What to do ▸ Print each line of the listing once more, precisely as given.

Record set ▸
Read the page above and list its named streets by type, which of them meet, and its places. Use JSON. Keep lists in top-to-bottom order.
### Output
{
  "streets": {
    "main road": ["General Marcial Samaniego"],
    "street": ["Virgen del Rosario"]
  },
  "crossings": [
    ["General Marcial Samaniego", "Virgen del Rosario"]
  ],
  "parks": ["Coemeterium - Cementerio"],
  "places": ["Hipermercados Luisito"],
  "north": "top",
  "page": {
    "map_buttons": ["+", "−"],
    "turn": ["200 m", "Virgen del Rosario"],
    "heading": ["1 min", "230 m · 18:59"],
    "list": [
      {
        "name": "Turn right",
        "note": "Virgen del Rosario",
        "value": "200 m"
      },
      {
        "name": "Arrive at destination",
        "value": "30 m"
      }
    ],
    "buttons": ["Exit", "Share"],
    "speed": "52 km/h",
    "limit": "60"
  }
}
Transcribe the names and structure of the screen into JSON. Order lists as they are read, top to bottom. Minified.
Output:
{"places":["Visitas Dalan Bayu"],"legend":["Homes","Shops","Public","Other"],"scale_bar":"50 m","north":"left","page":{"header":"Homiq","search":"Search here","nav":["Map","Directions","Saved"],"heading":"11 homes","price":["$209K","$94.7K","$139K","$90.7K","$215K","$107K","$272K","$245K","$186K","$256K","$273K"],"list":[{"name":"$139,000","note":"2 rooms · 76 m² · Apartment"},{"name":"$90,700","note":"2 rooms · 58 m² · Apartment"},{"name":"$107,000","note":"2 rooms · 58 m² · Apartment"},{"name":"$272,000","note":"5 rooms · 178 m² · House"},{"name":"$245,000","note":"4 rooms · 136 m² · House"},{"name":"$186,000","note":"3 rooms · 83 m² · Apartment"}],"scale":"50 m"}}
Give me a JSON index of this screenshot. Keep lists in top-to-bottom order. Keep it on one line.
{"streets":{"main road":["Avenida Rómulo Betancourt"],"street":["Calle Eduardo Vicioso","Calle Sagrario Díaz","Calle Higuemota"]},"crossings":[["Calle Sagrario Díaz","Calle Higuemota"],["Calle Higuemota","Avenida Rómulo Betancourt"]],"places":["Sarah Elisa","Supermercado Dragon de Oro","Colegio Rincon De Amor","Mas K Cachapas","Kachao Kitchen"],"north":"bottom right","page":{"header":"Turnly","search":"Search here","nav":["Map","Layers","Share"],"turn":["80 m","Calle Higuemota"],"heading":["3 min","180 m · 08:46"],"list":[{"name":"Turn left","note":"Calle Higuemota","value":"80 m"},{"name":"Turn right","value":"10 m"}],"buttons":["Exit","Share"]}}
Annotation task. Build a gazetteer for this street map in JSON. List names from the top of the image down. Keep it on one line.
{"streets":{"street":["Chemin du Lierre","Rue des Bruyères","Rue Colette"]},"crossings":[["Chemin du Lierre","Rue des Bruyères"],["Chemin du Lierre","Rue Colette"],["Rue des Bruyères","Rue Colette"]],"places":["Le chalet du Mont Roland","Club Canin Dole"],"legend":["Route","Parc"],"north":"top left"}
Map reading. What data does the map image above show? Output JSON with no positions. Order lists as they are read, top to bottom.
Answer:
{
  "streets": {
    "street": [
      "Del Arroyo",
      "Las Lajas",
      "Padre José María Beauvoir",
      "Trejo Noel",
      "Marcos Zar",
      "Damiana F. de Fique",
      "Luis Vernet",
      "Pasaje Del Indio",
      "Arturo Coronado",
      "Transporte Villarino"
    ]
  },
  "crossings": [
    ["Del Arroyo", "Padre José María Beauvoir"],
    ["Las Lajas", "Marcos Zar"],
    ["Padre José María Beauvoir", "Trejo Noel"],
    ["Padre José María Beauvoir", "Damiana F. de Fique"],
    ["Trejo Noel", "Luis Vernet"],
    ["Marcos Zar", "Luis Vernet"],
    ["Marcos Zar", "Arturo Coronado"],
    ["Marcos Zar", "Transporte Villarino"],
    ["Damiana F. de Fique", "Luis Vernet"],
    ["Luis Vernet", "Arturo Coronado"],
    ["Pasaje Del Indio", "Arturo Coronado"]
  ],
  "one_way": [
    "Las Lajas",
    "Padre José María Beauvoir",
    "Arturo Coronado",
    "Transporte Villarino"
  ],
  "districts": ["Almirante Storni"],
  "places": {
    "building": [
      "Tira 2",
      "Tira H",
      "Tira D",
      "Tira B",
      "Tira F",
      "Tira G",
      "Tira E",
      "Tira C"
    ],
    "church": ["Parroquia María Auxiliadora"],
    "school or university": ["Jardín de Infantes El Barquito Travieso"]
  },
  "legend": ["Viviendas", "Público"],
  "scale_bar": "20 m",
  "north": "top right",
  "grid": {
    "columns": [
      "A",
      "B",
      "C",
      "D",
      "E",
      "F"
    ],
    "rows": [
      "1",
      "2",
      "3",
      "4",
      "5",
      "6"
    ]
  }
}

Solution ▸
Read the page above and list its named streets by type, which of them meet, and its places. Use JSON. Keep lists in top-to-bottom order.
### Output
{
  "streets": {
    "main road": ["General Marcial Samaniego"],
    "street": ["Virgen del Rosario"]
  },
  "crossings": [
    ["General Marcial Samaniego", "Virgen del Rosario"]
  ],
  "parks": ["Coemeterium - Cementerio"],
  "places": ["Hipermercados Luisito"],
  "north": "top",
  "page": {
    "map_buttons": ["+", "−"],
    "turn": ["200 m", "Virgen del Rosario"],
    "heading": ["1 min", "230 m · 18:59"],
    "list": [
      {
        "name": "Turn right",
        "note": "Virgen del Rosario",
        "value": "200 m"
      },
      {
        "name": "Arrive at destination",
        "value": "30 m"
      }
    ],
    "buttons": ["Exit", "Share"],
    "speed": "52 km/h",
    "limit": "60"
  }
}
Transcribe the names and structure of the screen into JSON. Order lists as they are read, top to bottom. Minified.
Output:
{"places":["Visitas Dalan Bayu"],"legend":["Homes","Shops","Public","Other"],"scale_bar":"50 m","north":"left","page":{"header":"Homiq","search":"Search here","nav":["Map","Directions","Saved"],"heading":"11 homes","price":["$209K","$94.7K","$139K","$90.7K","$215K","$107K","$272K","$245K","$186K","$256K","$273K"],"list":[{"name":"$139,000","note":"2 rooms · 76 m² · Apartment"},{"name":"$90,700","note":"2 rooms · 58 m² · Apartment"},{"name":"$107,000","note":"2 rooms · 58 m² · Apartment"},{"name":"$272,000","note":"5 rooms · 178 m² · House"},{"name":"$245,000","note":"4 rooms · 136 m² · House"},{"name":"$186,000","note":"3 rooms · 83 m² · Apartment"}],"scale":"50 m"}}
Give me a JSON index of this screenshot. Keep lists in top-to-bottom order. Keep it on one line.
{"streets":{"main road":["Avenida Rómulo Betancourt"],"street":["Calle Eduardo Vicioso","Calle Sagrario Díaz","Calle Higuemota"]},"crossings":[["Calle Sagrario Díaz","Calle Higuemota"],["Calle Higuemota","Avenida Rómulo Betancourt"]],"places":["Sarah Elisa","Supermercado Dragon de Oro","Colegio Rincon De Amor","Mas K Cachapas","Kachao Kitchen"],"north":"bottom right","page":{"header":"Turnly","search":"Search here","nav":["Map","Layers","Share"],"turn":["80 m","Calle Higuemota"],"heading":["3 min","180 m · 08:46"],"list":[{"name":"Turn left","note":"Calle Higuemota","value":"80 m"},{"name":"Turn right","value":"10 m"}],"buttons":["Exit","Share"]}}
Annotation task. Build a gazetteer for this street map in JSON. List names from the top of the image down. Keep it on one line.
{"streets":{"street":["Chemin du Lierre","Rue des Bruyères","Rue Colette"]},"crossings":[["Chemin du Lierre","Rue des Bruyères"],["Chemin du Lierre","Rue Colette"],["Rue des Bruyères","Rue Colette"]],"places":["Le chalet du Mont Roland","Club Canin Dole"],"legend":["Route","Parc"],"north":"top left"}
Map reading. What data does the map image above show? Output JSON with no positions. Order lists as they are read, top to bottom.
Answer:
{
  "streets": {
    "street": [
      "Del Arroyo",
      "Las Lajas",
      "Padre José María Beauvoir",
      "Trejo Noel",
      "Marcos Zar",
      "Damiana F. de Fique",
      "Luis Vernet",
      "Pasaje Del Indio",
      "Arturo Coronado",
      "Transporte Villarino"
    ]
  },
  "crossings": [
    ["Del Arroyo", "Padre José María Beauvoir"],
    ["Las Lajas", "Marcos Zar"],
    ["Padre José María Beauvoir", "Trejo Noel"],
    ["Padre José María Beauvoir", "Damiana F. de Fique"],
    ["Trejo Noel", "Luis Vernet"],
    ["Marcos Zar", "Luis Vernet"],
    ["Marcos Zar", "Arturo Coronado"],
    ["Marcos Zar", "Transporte Villarino"],
    ["Damiana F. de Fique", "Luis Vernet"],
    ["Luis Vernet", "Arturo Coronado"],
    ["Pasaje Del Indio", "Arturo Coronado"]
  ],
  "one_way": [
    "Las Lajas",
    "Padre José María Beauvoir",
    "Arturo Coronado",
    "Transporte Villarino"
  ],
  "districts": ["Almirante Storni"],
  "places": {
    "building": [
      "Tira 2",
      "Tira H",
      "Tira D",
      "Tira B",
      "Tira F",
      "Tira G",
      "Tira E",
      "Tira C"
    ],
    "church": ["Parroquia María Auxiliadora"],
    "school or university": ["Jardín de Infantes El Barquito Travieso"]
  },
  "legend": ["Viviendas", "Público"],
  "scale_bar": "20 m",
  "north": "top right",
  "grid": {
    "columns": [
      "A",
      "B",
      "C",
      "D",
      "E",
      "F"
    ],
    "rows": [
      "1",
      "2",
      "3",
      "4",
      "5",
      "6"
    ]
  }
}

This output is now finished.